Apache Kafka is used for building data pipelines, real-time data streams, etc. It is an event streaming platform that provides five core APIs for Java and Scala: Admin API, Producer API, Consumer API, Stream API, and Kafka Connect API.
Let’s take a look at some of the best practices for using Kafka APIs.
Ensure that your consumers are running versions of Kafka not older than 0.10. The Consumer API is using Apache Zookeeper in version 0.8.x for consumer group coordination. There are some known bugs that can produce a rebalance storm. With a rebalance storm, consumers do not make real progress on consumption because the partition ownership is continually shuffled among them.
Kafka version 0.10.x has a parameter receive.buffer.bytes
whose default value is 64 KB. This value is too small for a high-throughput environment, especially if the network’s bandwidth-delay-product between the broker and the consumer is larger than a local area network (LAN). That’s why for a high-bandwidth network, you should configure socket buffers to 8 or 16 MB.

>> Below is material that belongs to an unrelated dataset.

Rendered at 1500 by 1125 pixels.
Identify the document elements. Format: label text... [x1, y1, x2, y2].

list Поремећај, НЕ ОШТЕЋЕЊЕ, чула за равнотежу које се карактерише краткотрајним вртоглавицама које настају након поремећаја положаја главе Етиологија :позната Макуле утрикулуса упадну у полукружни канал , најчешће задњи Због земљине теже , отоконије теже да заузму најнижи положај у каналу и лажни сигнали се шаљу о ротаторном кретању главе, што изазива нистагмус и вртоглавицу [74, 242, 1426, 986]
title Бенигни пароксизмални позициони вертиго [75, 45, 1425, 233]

Your producer API should wait for the acknowledgment because this is how it will know that the message has made it to the partition on the broker. For this, if you are using Kafka version 0.10.x, you can use the setting acks
to implement this.
You need to ensure that the producer has successfully written the stream of events. If it fails, it should retry to publish it again. The default value for the retries is three that in my case, is far too low. If your application can not expense the data loss, you should set the retries value to the maximum.
Ensure that you are tracking metrics like the number of produced messages, average produced message size, and the number of consumed messages from your Kafka API.